The first day after I finish a book is when the withdrawal symptoms kick in.
I wake up thinking of all the things I can do because I don’t have to push myself to write a thousand words or more during the next twelve hours.
I can go shopping, visit a friend, watch a box-set series on television, read someone else’s novel, or just be lazy and stay in bed all day.
I even have a list, updated regularly, of all the jobs I’ve promised to get around to doing when I finally sign off on a manuscript.
The problem is I never get to do any of it, certainly not on the first day and sometimes during the whole of the first week.
And that’s because for me writing a book is like taking a drug that keeps me on a high. I live and breathe it. I agonise over the storyline, the structure, the characters, the dialogue. I think and talk about little else, even while on holiday and on those days when my partner insists I take a break and we go out.
So I find it hard to adjust when the book’s complete. I become anxious and moody and I can’t relax. I also struggle to concentrate because my mind is still swirling with book-related thoughts.
I worry that my agent will tell me that it’s not very good. Or that my publisher will say it’s a load of rubbish.
As a full-time author I don’t have another job to distract me. And neither do I have any hobbies, more’s the pity.
I first experienced ‘the big come down’ after I wrote THE MADAM. Having decided that it was done and dusted it felt like a part of me had been snatched away. I kept wondering if I could improve it if I wrote another draft.
I felt even more bereft after I gave birth to THE MOTHER. I found myself wandering around the house in a right old state of agitation.
I’ve heard people describe this crazy state of mind as ‘post creation depression.’ Others call it ‘post achievement depression.’ I wouldn’t say I ever feel depressed exactly. It’s more like a happy kind of sadness.
I suppose I shouldn’t be surprised. It took me six months to write THE MOTHER. And when I placed that last full stop on the final page it was the end of a journey during which I’d got to know a whole new bunch of characters.

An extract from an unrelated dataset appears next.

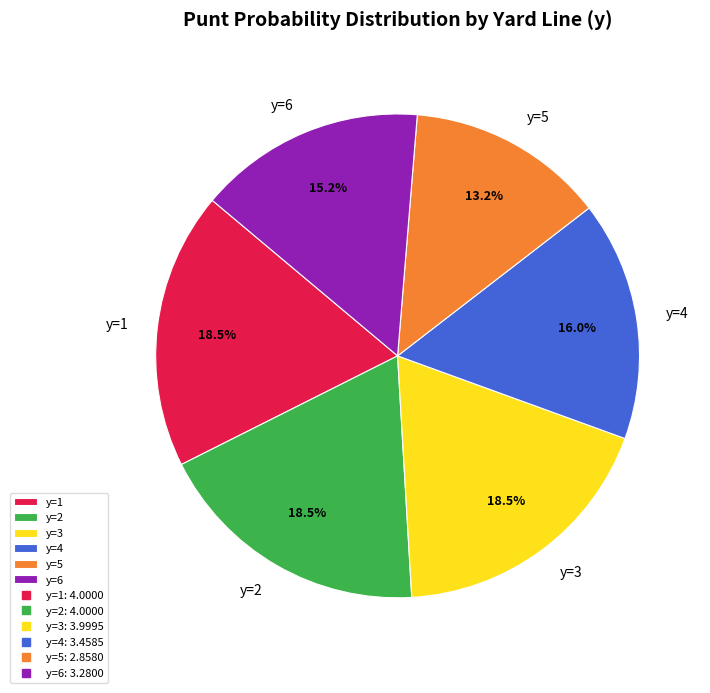

What is the smallest slice in the pie chart?

y=5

It felt terrific. I wallowed in a wonderful sense of accomplishment all evening because I’d reached my goal. I’d done what I’d set out to do, which was to write a book that stretched to over three hundred pages. I’d been totally focused on it and my head was buzzing.

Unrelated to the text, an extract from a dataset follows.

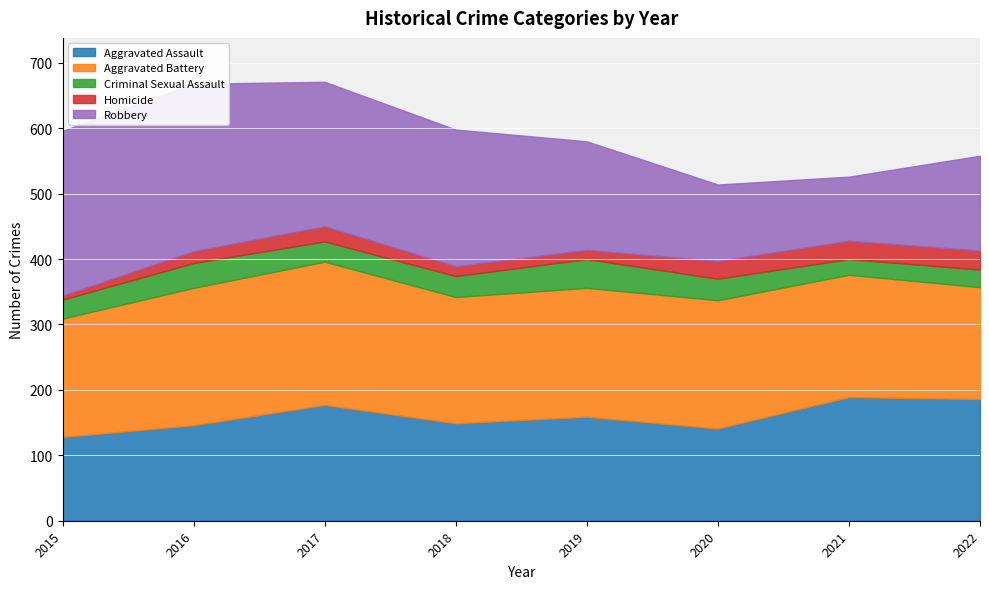

The value of Aggravated Assault at 2015 is 218. True or false?

False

But the elation faded the next morning when I realised I would have to change my routine, find something else to occupy myself.

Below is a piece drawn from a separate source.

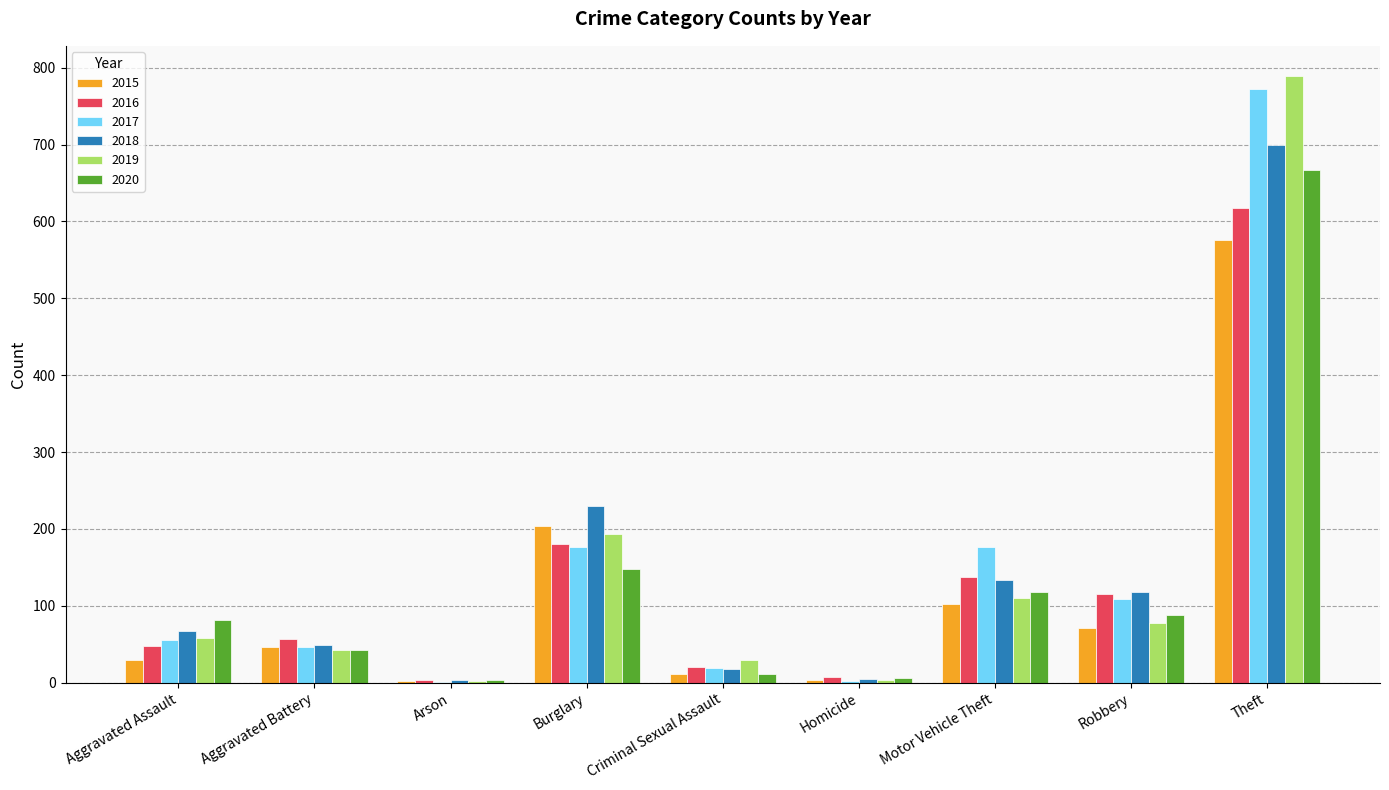

Read the 2017 value at Burglary.

177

You see getting to the end of the book suddenly created a huge empty space in my life that I wasn’t sure how to fill.
And I’ve just experienced the same thing all over again with the completion of my latest novel.
When I dumped a printed copy on the table I suggested to my partner that we open a bottle of wine or champagne to celebrate. After all, I’d obsessed over it for almost seven months.
My partner’s reaction was: ‘So what will you do with yourself tomorrow?’
To which I replied: ‘I’ve thought about that. I’m going to the gym in the morning and then in the afternoon I’ll tidy up the back garden. It desperately needs weeding.’
But in the morning I didn’t go to the gym because when I saw the manuscript on the table I felt compelled to pick it up and flick through it one last time. And, horror of horrors, I spotted a couple of spelling mistakes – which meant it was back to the computer to correct them. And then I started to wonder if I’d made other mistakes, so I spent a couple of hours at my desk by which time it was too late to go to the gym.
In the afternoon I started weeding the garden, but I was so distracted that I didn’t realise until it was too late that I was pulling up perfectly healthy flowers instead. So I gave that up and went back indoors and sat in front of the telly without really watching it.
I was restless and feeling down and I finally did what I always have to do when things get this bad – I pick up a pen and pad and start jotting down ideas for my next book.